A trama: tecnologia e legado
A trama acompanha Mark, um jovem empreendedor que busca honrar o legado de seu avô, um pesquisador do Vale do Silício. Nesse contexto, ele cria iniciativas que integram tecnologia, bem-estar e impacto positivo. A narrativa explora como gestos e memórias moldam percepções sobre o tempo e o destino.
Ao absorver a genialidade do avô, o protagonista navega por um mundo em constante transformação, onde cada avanço tecnológico suscita novas perguntas. A história se desenrola entre 1948 e 2048, revelando mistérios e decisões que investigam o equilíbrio entre inteligência artificial e a psique humana.
Inteligência artificial como ponto de encontro
A Inteligência Artificial (IA) surge como um ponto de encontro entre gerações, revelando novas formas de compreender o tempo. Desse modo, a obra provoca o leitor a refletir sobre como conciliar avanços digitais com propósito de vida, valores éticos, diversidade e responsabilidade.
Um trecho do livro ilustra essa reflexão:
O mundo disponível na palma da mão para despertar e exercitar as sensações, emoções e atitudes variadas trouxe uma apatia coletiva àquela geração. Não se podia mirar o contexto como uma involução humana, pois as fronteiras do desconhecido ficaram pequenas com os adventos tecnológicos disponíveis. Sob uma inteligência artificial avassaladora com tantos impactos positivos na vida individual e coletiva, seria injusto projetar a insatisfação da pequeneza de uma dimensão a todas as outras. (“Quatorze: Gerações conectadas”, p. 123)
Estrutura da obra
Flavia de Assis e Souza estrutura a trama em três temporadas, criando uma leitura imersiva e envolvente.

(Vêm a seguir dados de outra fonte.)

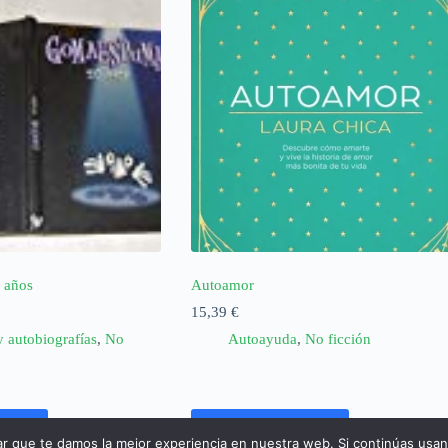
 años
Autoamor
15,39
€
y autobiografías
,
No
Autoayuda
,
No ficción
rrito
Añadir al carrito
ar que te damos la mejor experiencia en nuestra web. Si continúas usa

A primeira temporada retorna ao passado para revelar a origem do avô, enquanto a segunda apresenta a formação de Mark e seus desafios. Por fim, a terceira reúne as reflexões que expandem a visão do protagonista sobre o tempo e as escolhas.
Além disso, a autora explora a potência do empreendedorismo, conectando o silício ao progresso que movimenta startups e novos modelos de negócio. O livro transforma esse componente em metáfora do avanço tecnológico e do impulso criativo que atravessa gerações.
“Quatorze: Gerações Conectadas” convida o leitor a uma reflexão profunda sobre o futuro, a memória e o papel da inteligência artificial na sociedade.